(DIRECTIONS FOR THIS TASK):
Rewrite the records from the beginning through the line containing "scientific name: Meistera lappacea", changing "phylum" to "division" and leaving everything else as it stands.
===== DATASET ENTRIES =====
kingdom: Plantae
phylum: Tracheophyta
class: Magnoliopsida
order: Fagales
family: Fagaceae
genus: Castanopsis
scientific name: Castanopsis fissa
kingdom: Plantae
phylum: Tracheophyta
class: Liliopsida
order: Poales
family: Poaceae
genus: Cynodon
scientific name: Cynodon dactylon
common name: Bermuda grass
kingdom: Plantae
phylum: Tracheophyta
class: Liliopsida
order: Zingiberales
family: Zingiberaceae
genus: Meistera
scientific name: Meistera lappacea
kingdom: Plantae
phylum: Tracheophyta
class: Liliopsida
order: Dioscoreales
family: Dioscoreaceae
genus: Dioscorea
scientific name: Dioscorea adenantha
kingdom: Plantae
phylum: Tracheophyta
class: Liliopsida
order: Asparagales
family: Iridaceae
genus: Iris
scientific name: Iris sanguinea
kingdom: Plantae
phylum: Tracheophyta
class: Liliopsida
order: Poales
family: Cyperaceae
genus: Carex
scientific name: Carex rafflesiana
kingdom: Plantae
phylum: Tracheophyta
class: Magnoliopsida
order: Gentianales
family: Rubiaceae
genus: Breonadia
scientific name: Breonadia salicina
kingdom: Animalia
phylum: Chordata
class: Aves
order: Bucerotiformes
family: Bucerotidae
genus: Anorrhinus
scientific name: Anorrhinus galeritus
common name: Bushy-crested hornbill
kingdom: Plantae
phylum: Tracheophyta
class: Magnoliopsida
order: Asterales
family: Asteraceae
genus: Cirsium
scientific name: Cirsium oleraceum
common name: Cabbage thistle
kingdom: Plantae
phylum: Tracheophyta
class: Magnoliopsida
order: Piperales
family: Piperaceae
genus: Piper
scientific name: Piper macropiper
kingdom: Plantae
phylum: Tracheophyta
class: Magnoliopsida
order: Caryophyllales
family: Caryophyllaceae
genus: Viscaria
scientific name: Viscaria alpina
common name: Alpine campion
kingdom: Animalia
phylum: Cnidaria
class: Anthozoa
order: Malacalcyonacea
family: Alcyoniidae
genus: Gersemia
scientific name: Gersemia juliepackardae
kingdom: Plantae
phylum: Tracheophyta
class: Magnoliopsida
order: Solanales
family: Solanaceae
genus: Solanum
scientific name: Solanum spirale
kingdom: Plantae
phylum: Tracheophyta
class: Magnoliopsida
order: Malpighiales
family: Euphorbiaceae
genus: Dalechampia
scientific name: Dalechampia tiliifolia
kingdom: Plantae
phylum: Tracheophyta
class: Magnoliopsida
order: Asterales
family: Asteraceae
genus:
=====
(SOLUTION TO THE EXERCISE):
kingdom: Plantae
division: Tracheophyta
class: Magnoliopsida
order: Fagales
family: Fagaceae
genus: Castanopsis
scientific name: Castanopsis fissa
kingdom: Plantae
division: Tracheophyta
class: Liliopsida
order: Poales
family: Poaceae
genus: Cynodon
scientific name: Cynodon dactylon
common name: Bermuda grass
kingdom: Plantae
division: Tracheophyta
class: Liliopsida
order: Zingiberales
family: Zingiberaceae
genus: Meistera
scientific name: Meistera lappacea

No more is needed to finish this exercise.